The End of Cyber Crime with Web 3? Will Bad Actors Get the Memo?
October 17, 2022
My understanding of cyber crime is limited. I have done some research and learned one important thing:
Cat and mouse.
What’s this mean?
- Law enforcement take down Dark Web eCommerce sites
- Bad actors use end to end encrypted messaging to sell content to their customers
- Law enforcement take down E2EE schemes
- Bad actors create new types of messaging such as the little known lucidchat.co.uk service to thwart law enforcement.
What’s the end game? A China-style total network control approach like the one described in the Wall Street Journal story “Chinese Users Lose Access to WeChat” on October 15, 2022?
There is no way to stop cyber crime. Sorry, but the cat-and-mouse game exploits:
- Software and systems which have unknown flaws which bad actors seek and exploit
- Law enforcement and cyber security companies react to the bad actors
- Government bureaucracy slows some reactions giving bad actors a window of opportunity
- Insiders stand ready to be blackmailed, bribed, or threatened unless these individuals provide access
- A mismatch between the mental state of an employee and the corporation itself create whistle blowers like a certain American now residing in Moscow, doing significant damage to the United States.
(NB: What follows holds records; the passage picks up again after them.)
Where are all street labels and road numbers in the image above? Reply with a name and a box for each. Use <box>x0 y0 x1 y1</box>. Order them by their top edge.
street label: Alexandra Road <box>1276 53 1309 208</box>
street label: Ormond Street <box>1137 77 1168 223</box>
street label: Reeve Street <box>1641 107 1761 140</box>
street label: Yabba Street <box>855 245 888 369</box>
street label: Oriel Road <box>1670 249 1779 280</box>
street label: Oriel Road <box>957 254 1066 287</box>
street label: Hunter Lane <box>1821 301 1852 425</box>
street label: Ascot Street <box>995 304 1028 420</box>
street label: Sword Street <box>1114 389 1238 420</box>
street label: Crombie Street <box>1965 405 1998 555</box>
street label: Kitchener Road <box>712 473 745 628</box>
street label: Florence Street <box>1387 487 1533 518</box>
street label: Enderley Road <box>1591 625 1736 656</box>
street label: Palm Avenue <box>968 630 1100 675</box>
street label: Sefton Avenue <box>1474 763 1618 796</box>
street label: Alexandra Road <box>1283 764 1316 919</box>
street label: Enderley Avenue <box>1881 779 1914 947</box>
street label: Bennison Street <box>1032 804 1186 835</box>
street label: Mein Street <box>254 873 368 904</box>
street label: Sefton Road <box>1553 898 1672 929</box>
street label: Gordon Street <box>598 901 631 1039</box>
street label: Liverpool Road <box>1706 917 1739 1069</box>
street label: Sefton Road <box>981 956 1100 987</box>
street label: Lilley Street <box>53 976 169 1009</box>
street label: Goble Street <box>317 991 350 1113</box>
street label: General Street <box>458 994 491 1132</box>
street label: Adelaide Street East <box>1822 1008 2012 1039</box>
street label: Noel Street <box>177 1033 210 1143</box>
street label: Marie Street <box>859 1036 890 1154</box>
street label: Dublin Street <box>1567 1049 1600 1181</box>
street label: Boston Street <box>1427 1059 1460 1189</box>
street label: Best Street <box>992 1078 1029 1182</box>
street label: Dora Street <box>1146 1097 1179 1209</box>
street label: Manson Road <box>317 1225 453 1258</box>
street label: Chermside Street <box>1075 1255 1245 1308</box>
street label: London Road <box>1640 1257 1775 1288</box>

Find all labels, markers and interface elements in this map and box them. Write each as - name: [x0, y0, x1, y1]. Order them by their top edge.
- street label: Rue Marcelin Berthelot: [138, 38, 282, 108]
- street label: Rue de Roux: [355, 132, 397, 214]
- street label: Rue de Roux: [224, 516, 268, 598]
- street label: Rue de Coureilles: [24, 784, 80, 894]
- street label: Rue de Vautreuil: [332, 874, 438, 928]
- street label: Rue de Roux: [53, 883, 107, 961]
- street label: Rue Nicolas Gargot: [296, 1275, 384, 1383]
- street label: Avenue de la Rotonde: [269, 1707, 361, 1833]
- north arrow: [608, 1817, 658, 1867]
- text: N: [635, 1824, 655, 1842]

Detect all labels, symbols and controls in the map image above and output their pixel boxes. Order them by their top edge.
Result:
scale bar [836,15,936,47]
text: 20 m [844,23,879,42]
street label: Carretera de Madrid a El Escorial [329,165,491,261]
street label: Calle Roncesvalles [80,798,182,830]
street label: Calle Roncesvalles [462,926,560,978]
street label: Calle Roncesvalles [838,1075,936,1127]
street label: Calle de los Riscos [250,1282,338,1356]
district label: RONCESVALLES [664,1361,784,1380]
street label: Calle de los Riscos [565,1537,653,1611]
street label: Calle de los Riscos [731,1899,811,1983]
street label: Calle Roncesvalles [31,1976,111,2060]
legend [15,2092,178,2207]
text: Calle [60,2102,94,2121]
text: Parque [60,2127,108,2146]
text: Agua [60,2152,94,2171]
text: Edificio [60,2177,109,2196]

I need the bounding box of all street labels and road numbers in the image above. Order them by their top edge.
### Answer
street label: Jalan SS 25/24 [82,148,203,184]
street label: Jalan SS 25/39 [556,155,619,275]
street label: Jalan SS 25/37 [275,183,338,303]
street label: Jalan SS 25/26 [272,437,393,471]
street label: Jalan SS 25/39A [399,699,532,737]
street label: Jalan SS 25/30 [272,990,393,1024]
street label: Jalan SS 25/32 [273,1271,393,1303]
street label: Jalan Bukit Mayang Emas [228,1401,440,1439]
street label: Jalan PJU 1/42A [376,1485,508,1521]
- Big companies’ carelessness creates opportunities which span years; for example, hypervisor’s impaired vision with regard to Windows drivers.
When I read “Web3 Will Spell the End of Cybercrime. Here’s Why,” I hoped that the write up would provide an answer to the points I just shared about cats and mice. The write up states that two things will be much better when a Web 3 architecture is implemented:
- Log in security
- Financial control and monetization.
Say what? Will these new systems be flawless, a condition that is difficult for a software and systems company to deliver. Will insider threats just go away? Will the mice chew away at next generation systems and find a way to penetrate them?
Sorry. Web 3 may lessen certain types of cyber crime, but I wager that a humanoid somewhere will click on a phishing link or a mother desperate to pay for medical care for a child will listen to a bad actor’s pitch for access to a system.
How will Web 3 deal with these persistent security issues?